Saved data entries
--- START ---

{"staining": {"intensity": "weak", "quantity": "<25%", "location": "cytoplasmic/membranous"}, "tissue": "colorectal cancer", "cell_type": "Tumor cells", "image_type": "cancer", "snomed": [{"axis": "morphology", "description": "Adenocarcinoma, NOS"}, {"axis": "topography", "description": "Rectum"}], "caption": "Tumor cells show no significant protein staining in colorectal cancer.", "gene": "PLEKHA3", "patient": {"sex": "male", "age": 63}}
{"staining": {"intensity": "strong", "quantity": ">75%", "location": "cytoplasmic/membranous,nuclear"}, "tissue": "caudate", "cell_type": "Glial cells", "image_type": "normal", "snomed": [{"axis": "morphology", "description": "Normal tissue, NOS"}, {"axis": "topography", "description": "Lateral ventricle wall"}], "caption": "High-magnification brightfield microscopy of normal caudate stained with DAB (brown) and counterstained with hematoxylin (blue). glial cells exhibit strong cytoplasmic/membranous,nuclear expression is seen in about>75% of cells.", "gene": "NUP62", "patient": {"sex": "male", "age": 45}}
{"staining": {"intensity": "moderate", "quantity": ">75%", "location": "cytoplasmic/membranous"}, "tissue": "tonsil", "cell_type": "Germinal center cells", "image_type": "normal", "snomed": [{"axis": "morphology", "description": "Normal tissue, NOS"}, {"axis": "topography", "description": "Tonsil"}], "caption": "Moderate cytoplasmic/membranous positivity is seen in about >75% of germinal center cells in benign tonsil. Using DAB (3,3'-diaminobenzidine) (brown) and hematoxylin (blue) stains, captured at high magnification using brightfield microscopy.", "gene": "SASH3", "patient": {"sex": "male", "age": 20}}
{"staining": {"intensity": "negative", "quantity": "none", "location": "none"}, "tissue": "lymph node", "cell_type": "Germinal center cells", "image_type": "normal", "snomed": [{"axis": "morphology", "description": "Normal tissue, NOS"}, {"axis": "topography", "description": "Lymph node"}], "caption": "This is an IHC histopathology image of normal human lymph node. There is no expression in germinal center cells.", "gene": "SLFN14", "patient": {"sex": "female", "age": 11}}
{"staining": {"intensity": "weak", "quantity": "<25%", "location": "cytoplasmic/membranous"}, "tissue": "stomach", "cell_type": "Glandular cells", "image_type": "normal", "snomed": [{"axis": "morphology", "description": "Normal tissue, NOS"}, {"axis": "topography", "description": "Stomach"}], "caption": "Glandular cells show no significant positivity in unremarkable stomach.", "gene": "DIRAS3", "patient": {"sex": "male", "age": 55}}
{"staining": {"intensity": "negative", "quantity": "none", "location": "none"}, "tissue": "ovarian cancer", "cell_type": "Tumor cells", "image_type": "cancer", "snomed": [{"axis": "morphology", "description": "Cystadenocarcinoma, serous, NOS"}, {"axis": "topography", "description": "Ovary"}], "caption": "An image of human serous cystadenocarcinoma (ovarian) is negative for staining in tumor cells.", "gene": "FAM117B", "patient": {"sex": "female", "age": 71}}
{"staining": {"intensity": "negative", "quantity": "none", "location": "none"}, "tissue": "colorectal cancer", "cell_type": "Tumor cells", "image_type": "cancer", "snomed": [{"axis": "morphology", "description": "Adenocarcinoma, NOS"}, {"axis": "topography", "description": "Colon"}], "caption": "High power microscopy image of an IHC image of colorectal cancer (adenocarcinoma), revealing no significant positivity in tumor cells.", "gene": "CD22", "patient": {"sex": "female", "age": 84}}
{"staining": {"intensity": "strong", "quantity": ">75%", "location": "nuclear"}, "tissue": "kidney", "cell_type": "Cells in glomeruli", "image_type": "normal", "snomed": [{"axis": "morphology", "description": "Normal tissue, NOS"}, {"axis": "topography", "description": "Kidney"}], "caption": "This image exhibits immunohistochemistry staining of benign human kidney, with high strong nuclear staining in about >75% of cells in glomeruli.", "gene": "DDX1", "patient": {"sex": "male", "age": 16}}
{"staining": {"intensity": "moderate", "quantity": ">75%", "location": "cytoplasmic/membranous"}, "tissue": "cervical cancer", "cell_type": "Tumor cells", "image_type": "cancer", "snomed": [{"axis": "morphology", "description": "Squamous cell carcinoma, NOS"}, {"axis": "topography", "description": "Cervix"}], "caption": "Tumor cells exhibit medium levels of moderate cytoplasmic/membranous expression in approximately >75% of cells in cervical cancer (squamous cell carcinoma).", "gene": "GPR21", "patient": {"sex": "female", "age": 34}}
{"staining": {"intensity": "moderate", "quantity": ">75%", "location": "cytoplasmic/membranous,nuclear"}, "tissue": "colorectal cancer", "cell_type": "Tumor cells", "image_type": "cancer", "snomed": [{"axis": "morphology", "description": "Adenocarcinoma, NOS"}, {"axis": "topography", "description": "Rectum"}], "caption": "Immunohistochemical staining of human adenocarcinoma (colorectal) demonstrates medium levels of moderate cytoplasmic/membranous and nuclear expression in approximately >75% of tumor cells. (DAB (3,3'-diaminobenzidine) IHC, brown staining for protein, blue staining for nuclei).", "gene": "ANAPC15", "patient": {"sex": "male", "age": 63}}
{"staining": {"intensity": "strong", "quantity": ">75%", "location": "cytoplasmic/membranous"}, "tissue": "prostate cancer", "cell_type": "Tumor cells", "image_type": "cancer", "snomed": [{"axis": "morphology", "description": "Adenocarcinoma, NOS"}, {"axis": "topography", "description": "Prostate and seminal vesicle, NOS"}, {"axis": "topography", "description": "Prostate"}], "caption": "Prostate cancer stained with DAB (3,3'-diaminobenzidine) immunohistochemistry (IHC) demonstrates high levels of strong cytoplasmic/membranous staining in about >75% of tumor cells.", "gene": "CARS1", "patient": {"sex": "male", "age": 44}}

--- END ---

Exact copies of every record are required.

{"staining": {"intensity": "weak", "quantity": "<25%", "location": "cytoplasmic/membranous"}, "tissue": "colorectal cancer", "cell_type": "Tumor cells", "image_type": "cancer", "snomed": [{"axis": "morphology", "description": "Adenocarcinoma, NOS"}, {"axis": "topography", "description": "Rectum"}], "caption": "Tumor cells show no significant protein staining in colorectal cancer.", "gene": "PLEKHA3", "patient": {"sex": "male", "age": 63}}
{"staining": {"intensity": "strong", "quantity": ">75%", "location": "cytoplasmic/membranous,nuclear"}, "tissue": "caudate", "cell_type": "Glial cells", "image_type": "normal", "snomed": [{"axis": "morphology", "description": "Normal tissue, NOS"}, {"axis": "topography", "description": "Lateral ventricle wall"}], "caption": "High-magnification brightfield microscopy of normal caudate stained with DAB (brown) and counterstained with hematoxylin (blue). glial cells exhibit strong cytoplasmic/membranous,nuclear expression is seen in about>75% of cells.", "gene": "NUP62", "patient": {"sex": "male", "age": 45}}
{"staining": {"intensity": "moderate", "quantity": ">75%", "location": "cytoplasmic/membranous"}, "tissue": "tonsil", "cell_type": "Germinal center cells", "image_type": "normal", "snomed": [{"axis": "morphology", "description": "Normal tissue, NOS"}, {"axis": "topography", "description": "Tonsil"}], "caption": "Moderate cytoplasmic/membranous positivity is seen in about >75% of germinal center cells in benign tonsil. Using DAB (3,3'-diaminobenzidine) (brown) and hematoxylin (blue) stains, captured at high magnification using brightfield microscopy.", "gene": "SASH3", "patient": {"sex": "male", "age": 20}}
{"staining": {"intensity": "negative", "quantity": "none", "location": "none"}, "tissue": "lymph node", "cell_type": "Germinal center cells", "image_type": "normal", "snomed": [{"axis": "morphology", "description": "Normal tissue, NOS"}, {"axis": "topography", "description": "Lymph node"}], "caption": "This is an IHC histopathology image of normal human lymph node. There is no expression in germinal center cells.", "gene": "SLFN14", "patient": {"sex": "female", "age": 11}}
{"staining": {"intensity": "weak", "quantity": "<25%", "location": "cytoplasmic/membranous"}, "tissue": "stomach", "cell_type": "Glandular cells", "image_type": "normal", "snomed": [{"axis": "morphology", "description": "Normal tissue, NOS"}, {"axis": "topography", "description": "Stomach"}], "caption": "Glandular cells show no significant positivity in unremarkable stomach.", "gene": "DIRAS3", "patient": {"sex": "male", "age": 55}}
{"staining": {"intensity": "negative", "quantity": "none", "location": "none"}, "tissue": "ovarian cancer", "cell_type": "Tumor cells", "image_type": "cancer", "snomed": [{"axis": "morphology", "description": "Cystadenocarcinoma, serous, NOS"}, {"axis": "topography", "description": "Ovary"}], "caption": "An image of human serous cystadenocarcinoma (ovarian) is negative for staining in tumor cells.", "gene": "FAM117B", "patient": {"sex": "female", "age": 71}}
{"staining": {"intensity": "negative", "quantity": "none", "location": "none"}, "tissue": "colorectal cancer", "cell_type": "Tumor cells", "image_type": "cancer", "snomed": [{"axis": "morphology", "description": "Adenocarcinoma, NOS"}, {"axis": "topography", "description": "Colon"}], "caption": "High power microscopy image of an IHC image of colorectal cancer (adenocarcinoma), revealing no significant positivity in tumor cells.", "gene": "CD22", "patient": {"sex": "female", "age": 84}}
{"staining": {"intensity": "strong", "quantity": ">75%", "location": "nuclear"}, "tissue": "kidney", "cell_type": "Cells in glomeruli", "image_type": "normal", "snomed": [{"axis": "morphology", "description": "Normal tissue, NOS"}, {"axis": "topography", "description": "Kidney"}], "caption": "This image exhibits immunohistochemistry staining of benign human kidney, with high strong nuclear staining in about >75% of cells in glomeruli.", "gene": "DDX1", "patient": {"sex": "male", "age": 16}}
{"staining": {"intensity": "moderate", "quantity": ">75%", "location": "cytoplasmic/membranous"}, "tissue": "cervical cancer", "cell_type": "Tumor cells", "image_type": "cancer", "snomed": [{"axis": "morphology", "description": "Squamous cell carcinoma, NOS"}, {"axis": "topography", "description": "Cervix"}], "caption": "Tumor cells exhibit medium levels of moderate cytoplasmic/membranous expression in approximately >75% of cells in cervical cancer (squamous cell carcinoma).", "gene": "GPR21", "patient": {"sex": "female", "age": 34}}
{"staining": {"intensity": "moderate", "quantity": ">75%", "location": "cytoplasmic/membranous,nuclear"}, "tissue": "colorectal cancer", "cell_type": "Tumor cells", "image_type": "cancer", "snomed": [{"axis": "morphology", "description": "Adenocarcinoma, NOS"}, {"axis": "topography", "description": "Rectum"}], "caption": "Immunohistochemical staining of human adenocarcinoma (colorectal) demonstrates medium levels of moderate cytoplasmic/membranous and nuclear expression in approximately >75% of tumor cells. (DAB (3,3'-diaminobenzidine) IHC, brown staining for protein, blue staining for nuclei).", "gene": "ANAPC15", "patient": {"sex": "male", "age": 63}}
{"staining": {"intensity": "strong", "quantity": ">75%", "location": "cytoplasmic/membranous"}, "tissue": "prostate cancer", "cell_type": "Tumor cells", "image_type": "cancer", "snomed": [{"axis": "morphology", "description": "Adenocarcinoma, NOS"}, {"axis": "topography", "description": "Prostate and seminal vesicle, NOS"}, {"axis": "topography", "description": "Prostate"}], "caption": "Prostate cancer stained with DAB (3,3'-diaminobenzidine) immunohistochemistry (IHC) demonstrates high levels of strong cytoplasmic/membranous staining in about >75% of tumor cells.", "gene": "CARS1", "patient": {"sex": "male", "age": 44}}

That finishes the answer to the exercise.